Anant Mahadevan, whose movie, Red Alert-The War Within on Naxalism is being premiered at IFFI said the film is a great human story to be told.

Anant Mahadevan, whose movie, Red Alert-The War Within on Naxalism is being premiered at International Film Festival of India (IFFI) 2009 here, said that the story read by him in a newspaper inspired him to work on the subject.

"Actually I was inspired by a true story that appeared in Hindustan Times in Mumbai about a farmer who got inadvertently trapped in a group of naxalites,” Mahadevan told PTI.

He said that the film starring Suniel Shetty, Naseeruddin Shah, Sameera Reddy, Seema Biswas is a great human story to be told.

“Naxalism only happens to be a backdrop and very relevant backdrop at the moment.

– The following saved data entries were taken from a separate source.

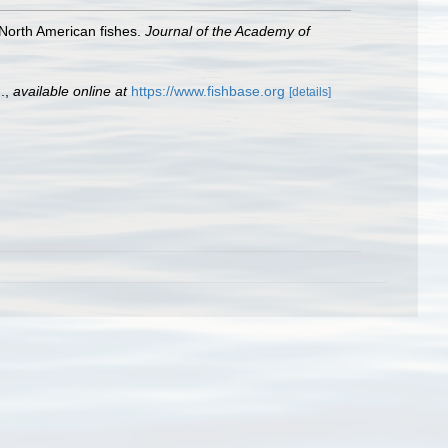
 North American fishes.
Journal of the Academy of
.
,
available online at
https://www.fishbase.org
[details]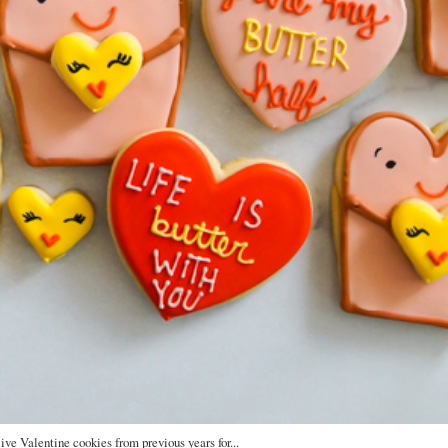
live Valentine cookies from previous years for...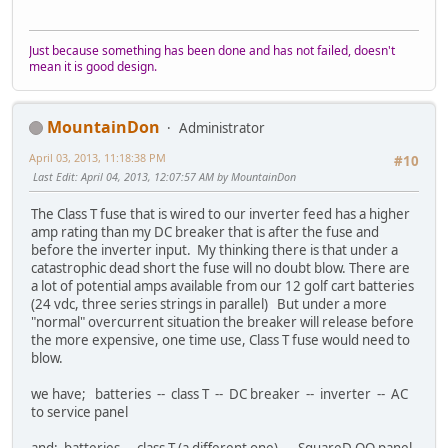
Just because something has been done and has not failed, doesn't
mean it is good design.
MountainDon
Administrator
April 03, 2013, 11:18:38 PM
#10
Last Edit
: April 04, 2013, 12:07:57 AM by MountainDon
The Class T fuse that is wired to our inverter feed has a higher
amp rating than my DC breaker that is after the fuse and
before the inverter input. My thinking there is that under a
catastrophic dead short the fuse will no doubt blow. There are
a lot of potential amps available from our 12 golf cart batteries
(24 vdc, three series strings in parallel) But under a more
"normal" overcurrent situation the breaker will release before
the more expensive, one time use, Class T fuse would need to
blow.
we have; batteries -- class T -- DC breaker -- inverter -- AC
to service panel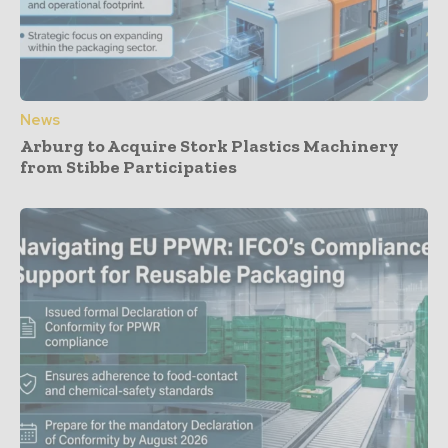
News
Arburg to Acquire Stork Plastics Machinery
from Stibbe Participaties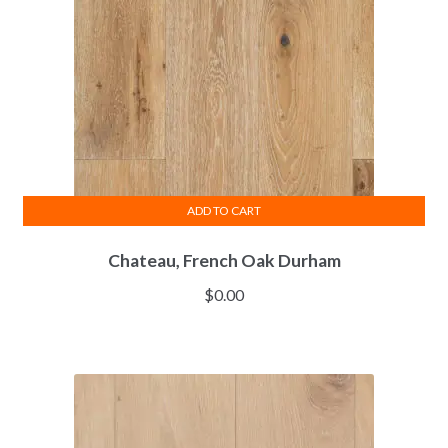
ADD TO CART
Chateau, French Oak Durham
$
0.00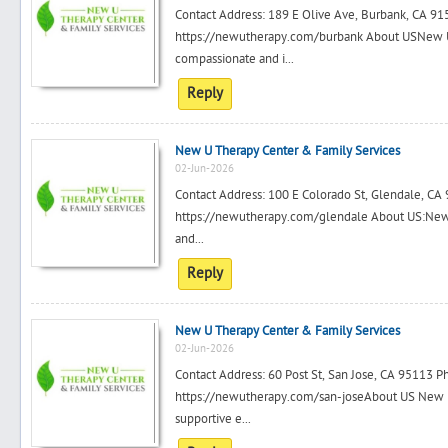
Contact Address: 189 E Olive Ave, Burbank, CA 
https://newutherapy.com/burbank About USNew U 
compassionate and i...
Reply
New U Therapy Center & Family Services
02-Jun-2026
Contact Address: 100 E Colorado St, Glendale, C
https://newutherapy.com/glendale About US:New U
and...
Reply
New U Therapy Center & Family Services
02-Jun-2026
Contact Address: 60 Post St, San Jose, CA 95113
https://newutherapy.com/san-joseAbout US New U
supportive e...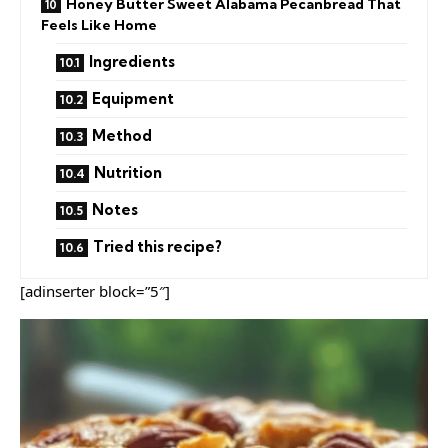
Honey Butter Sweet Alabama Pecanbread That
Feels Like Home
Ingredients
Equipment
Method
Nutrition
Notes
Tried this recipe?
[adinserter block=”5″]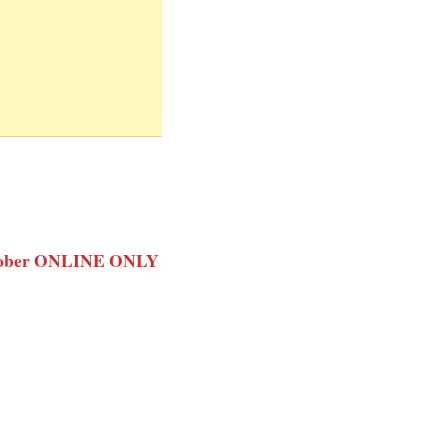
 October ONLINE ONLY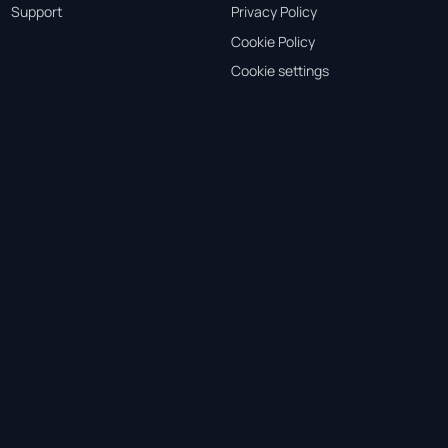
Support
Privacy Policy
Cookie Policy
Cookie settings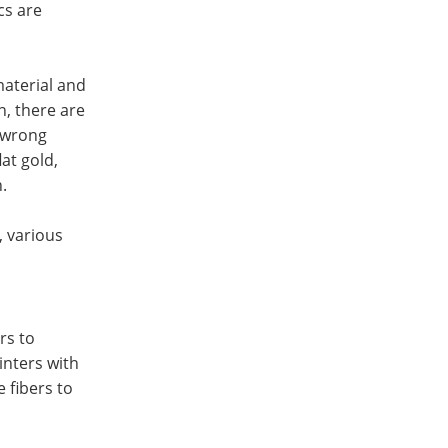
cs are
aterial and
n, there are
s wrong
at gold,
.
, various
rs to
rinters with
e fibers to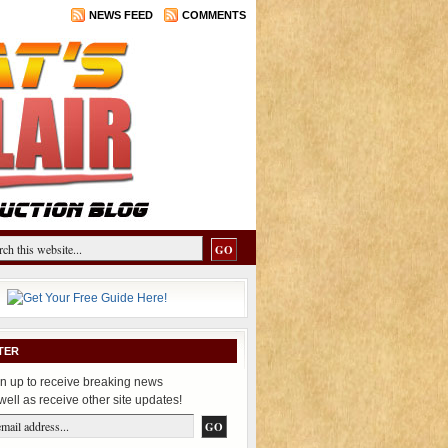
NEWS FEED
COMMENTS
TER
n up to receive breaking news
well as receive other site updates!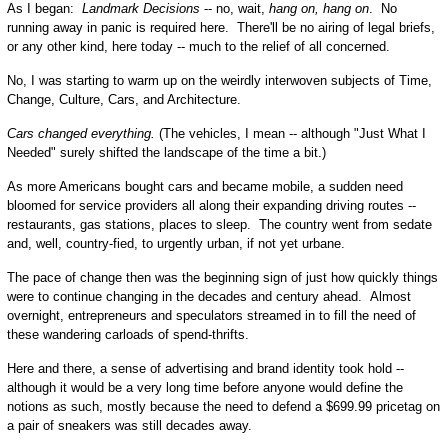
As I began:
Landmark Decisions
-- no, wait,
hang on, hang on
. No
running away in panic is required here. There'll be no airing of legal briefs,
or any other kind, here today -- much to the relief of all concerned.
No, I was starting to warm up on the weirdly interwoven subjects of Time,
Change, Culture, Cars, and Architecture.
Cars changed everything.
(The vehicles, I mean -- although "Just What I
Needed" surely shifted the landscape of the time a bit.)
As more Americans bought cars and became mobile, a sudden need
bloomed for service providers all along their expanding driving routes --
restaurants, gas stations, places to sleep. The country went from sedate
and, well, country-fied, to urgently urban, if not yet urbane.
The pace of change then was the beginning sign of just how quickly things
were to continue changing in the decades and century ahead. Almost
overnight, entrepreneurs and speculators streamed in to fill the need of
these wandering carloads of spend-thrifts.
Here and there, a sense of advertising and brand identity took hold --
although it would be a very long time before anyone would define the
notions as such, mostly because the need to defend a $699.99 pricetag on
a pair of sneakers was still decades away.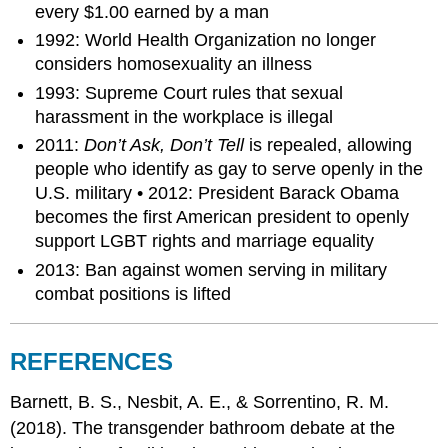
every $1.00 earned by a man
1992: World Health Organization no longer
considers homosexuality an illness
1993: Supreme Court rules that sexual
harassment in the workplace is illegal
2011:
Don’t Ask, Don’t Tell
is repealed, allowing
people who identify as gay to serve openly in the
U.S. military • 2012: President Barack Obama
becomes the first American president to openly
support LGBT rights and marriage equality
2013: Ban against women serving in military
combat positions is lifted
REFERENCES
Barnett, B. S., Nesbit, A. E., & Sorrentino, R. M.
(2018). The transgender bathroom debate at the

It was a story of a person who is affected by the moment,” he explained.

Mahadevan, who has seven films as a director under his belt, stated that it was just a coincident that a film on Naxalism was produced when the movement is at its height in the country.

“The movement is suddenly in uprising again. It had died down in between. It’s a 40-year old problem and now everyone is running after it,” he quipped adding that he is not the sympathiser of the issue but has reported it through the film.

“There are two sides to the coin. If you see how the whole thing started, it definitely began because of the apathy of the government towards the people who were denied a lot of rights but when the uprising started, it started from rich middle class than it got picked up by the leaders,” he explained.

Speaking about his choice of Suniel Shetty as a lead actor who played the role of Narsimha, Mahadevan said that it was looks that actually mattered. “He looked like Andhra Pradesh farmer and he is from the South too, so half my battle in casting was over,” he explained.

The director felt that being a human story anybody who is moved by the film and moved by issue would surely like to watch the film whether he is in the city or small towns.

He said that the censor board did not clipped a single frame from the movie before giving it `A’ certificate.

“It's an honest film. I have not made the film which is catering to typical Hindi film formula. It’s a very-very far remote from that. This is very uncompromising film,” he added.